To which there was a very loud collective ‘YES’. 

And just like that something shifts within the room, something shifts in the atmosphere.  

The students begin asking questions and we just chat:

What does Simon do?

How long you together? 

Greg, when you getting married?

 It was such an incredibly normal moment, so, so human. 

And life and our reading lesson went on – as it should – without a hitch.

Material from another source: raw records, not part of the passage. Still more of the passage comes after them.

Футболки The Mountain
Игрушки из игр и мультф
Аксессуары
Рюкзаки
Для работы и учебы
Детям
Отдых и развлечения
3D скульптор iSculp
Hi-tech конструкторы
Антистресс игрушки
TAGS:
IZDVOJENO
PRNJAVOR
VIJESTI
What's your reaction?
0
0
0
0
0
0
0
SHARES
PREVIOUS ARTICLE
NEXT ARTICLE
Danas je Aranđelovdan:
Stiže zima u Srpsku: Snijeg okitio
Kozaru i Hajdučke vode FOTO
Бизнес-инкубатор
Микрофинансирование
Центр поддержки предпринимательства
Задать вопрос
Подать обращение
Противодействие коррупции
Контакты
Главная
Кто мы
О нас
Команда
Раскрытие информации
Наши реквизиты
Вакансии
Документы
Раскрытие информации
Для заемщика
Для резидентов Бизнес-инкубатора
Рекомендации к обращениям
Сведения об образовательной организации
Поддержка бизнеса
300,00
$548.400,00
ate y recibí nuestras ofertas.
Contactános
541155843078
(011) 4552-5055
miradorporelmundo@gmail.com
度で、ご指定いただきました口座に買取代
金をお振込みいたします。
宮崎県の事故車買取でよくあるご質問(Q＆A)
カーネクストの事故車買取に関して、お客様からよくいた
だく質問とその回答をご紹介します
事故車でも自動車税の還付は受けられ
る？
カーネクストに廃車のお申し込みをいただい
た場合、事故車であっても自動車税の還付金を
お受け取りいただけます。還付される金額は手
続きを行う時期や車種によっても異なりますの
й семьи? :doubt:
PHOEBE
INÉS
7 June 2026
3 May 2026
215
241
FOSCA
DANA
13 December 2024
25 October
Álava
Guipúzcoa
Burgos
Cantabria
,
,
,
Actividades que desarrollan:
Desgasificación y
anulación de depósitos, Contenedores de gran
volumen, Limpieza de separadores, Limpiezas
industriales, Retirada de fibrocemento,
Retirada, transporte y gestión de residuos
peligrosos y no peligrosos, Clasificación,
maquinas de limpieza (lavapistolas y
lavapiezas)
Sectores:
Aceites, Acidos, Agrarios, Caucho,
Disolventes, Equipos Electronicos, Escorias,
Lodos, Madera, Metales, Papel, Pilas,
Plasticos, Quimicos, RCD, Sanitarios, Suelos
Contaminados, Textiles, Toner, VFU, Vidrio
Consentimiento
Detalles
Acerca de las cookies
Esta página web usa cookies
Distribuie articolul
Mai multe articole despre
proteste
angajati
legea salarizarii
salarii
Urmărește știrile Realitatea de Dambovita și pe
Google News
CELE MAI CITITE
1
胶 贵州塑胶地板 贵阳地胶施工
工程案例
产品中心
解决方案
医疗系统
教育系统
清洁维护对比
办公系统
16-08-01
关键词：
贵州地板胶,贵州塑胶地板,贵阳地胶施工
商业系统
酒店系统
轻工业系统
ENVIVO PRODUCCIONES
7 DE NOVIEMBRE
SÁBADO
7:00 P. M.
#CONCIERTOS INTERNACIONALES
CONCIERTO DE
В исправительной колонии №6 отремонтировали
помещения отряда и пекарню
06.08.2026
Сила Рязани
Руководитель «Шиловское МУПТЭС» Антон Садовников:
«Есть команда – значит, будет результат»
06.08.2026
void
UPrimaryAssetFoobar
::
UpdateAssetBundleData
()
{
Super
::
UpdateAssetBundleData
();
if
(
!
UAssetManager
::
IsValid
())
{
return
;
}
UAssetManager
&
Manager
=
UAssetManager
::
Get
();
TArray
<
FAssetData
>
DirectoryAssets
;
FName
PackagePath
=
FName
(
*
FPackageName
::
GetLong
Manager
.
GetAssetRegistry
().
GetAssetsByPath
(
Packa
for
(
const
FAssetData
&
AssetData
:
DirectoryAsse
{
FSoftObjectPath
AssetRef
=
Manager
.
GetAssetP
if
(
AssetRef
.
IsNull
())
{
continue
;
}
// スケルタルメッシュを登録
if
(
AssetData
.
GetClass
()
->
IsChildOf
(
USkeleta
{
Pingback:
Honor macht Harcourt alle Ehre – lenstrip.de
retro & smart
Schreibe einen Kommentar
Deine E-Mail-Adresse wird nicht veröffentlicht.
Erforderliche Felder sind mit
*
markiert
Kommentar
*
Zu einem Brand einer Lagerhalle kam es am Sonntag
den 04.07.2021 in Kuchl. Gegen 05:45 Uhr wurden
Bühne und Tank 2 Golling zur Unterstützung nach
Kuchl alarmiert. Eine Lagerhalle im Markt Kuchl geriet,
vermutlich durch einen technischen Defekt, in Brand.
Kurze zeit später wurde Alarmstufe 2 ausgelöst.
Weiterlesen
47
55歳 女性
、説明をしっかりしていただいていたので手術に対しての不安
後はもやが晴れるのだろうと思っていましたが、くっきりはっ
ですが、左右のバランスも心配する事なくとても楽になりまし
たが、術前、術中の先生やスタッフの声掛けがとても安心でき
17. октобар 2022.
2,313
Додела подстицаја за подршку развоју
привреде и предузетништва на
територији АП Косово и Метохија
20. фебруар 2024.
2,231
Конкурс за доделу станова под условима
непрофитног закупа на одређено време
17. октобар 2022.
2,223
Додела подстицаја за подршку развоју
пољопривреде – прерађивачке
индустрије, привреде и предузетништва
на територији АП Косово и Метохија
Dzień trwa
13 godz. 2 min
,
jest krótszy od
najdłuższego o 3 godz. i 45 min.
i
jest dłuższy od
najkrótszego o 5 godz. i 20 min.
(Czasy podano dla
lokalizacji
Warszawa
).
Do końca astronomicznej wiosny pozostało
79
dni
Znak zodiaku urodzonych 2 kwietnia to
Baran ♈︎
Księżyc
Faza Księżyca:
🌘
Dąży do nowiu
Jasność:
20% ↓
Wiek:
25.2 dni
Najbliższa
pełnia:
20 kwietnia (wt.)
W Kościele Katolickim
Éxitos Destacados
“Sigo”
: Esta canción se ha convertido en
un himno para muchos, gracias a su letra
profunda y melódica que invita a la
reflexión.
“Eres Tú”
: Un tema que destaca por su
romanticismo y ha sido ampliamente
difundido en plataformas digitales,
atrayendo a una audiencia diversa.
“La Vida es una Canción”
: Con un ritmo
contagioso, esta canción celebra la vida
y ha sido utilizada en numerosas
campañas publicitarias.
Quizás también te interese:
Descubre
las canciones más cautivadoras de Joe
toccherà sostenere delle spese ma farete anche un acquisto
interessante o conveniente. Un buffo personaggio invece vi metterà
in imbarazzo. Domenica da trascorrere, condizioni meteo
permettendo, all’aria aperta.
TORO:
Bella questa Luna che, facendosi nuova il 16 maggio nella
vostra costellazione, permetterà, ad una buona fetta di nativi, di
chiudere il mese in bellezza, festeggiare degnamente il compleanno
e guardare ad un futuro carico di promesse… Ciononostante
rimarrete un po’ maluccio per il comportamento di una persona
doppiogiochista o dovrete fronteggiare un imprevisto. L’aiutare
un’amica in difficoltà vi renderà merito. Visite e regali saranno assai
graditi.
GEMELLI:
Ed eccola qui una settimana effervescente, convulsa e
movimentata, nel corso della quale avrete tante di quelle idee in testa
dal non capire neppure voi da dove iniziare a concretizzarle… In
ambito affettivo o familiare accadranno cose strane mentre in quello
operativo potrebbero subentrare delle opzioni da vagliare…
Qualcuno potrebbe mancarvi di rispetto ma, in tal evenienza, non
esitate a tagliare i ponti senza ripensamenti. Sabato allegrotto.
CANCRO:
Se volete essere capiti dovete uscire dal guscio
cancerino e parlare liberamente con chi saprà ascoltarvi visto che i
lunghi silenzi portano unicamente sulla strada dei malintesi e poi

Stepping out of the closet. Being honest with my students

Related Resources

 

  • Check out my GLBTI-related posts and podcasts here – or click any of the images below. 

Feedback

I’ve been incredibly moved at the response to this post. Thank you so much, it means so much to me.

Please Share This Post

Comments on this entry are closed.

  • Bridget

    That is a fantastic story and what a great way to tell your students. Your sexuality is just one tiny part of your exciting story, making it very normal, as it should be.
    My eyes welled up with tears when you wrote, “What does Simon do?” Just like that they had moved on to acceptance……

    • Greg Curran

      Thank you Bridget. Yes I think it’s about being matter of fact – it’s one part of who I am. There was no need for a big fuss or anything – it’s just one part of the story. And yes it did move really quickly to interest and acceptance, thankfully. It’s so nice not to have to cover up and hide anymore.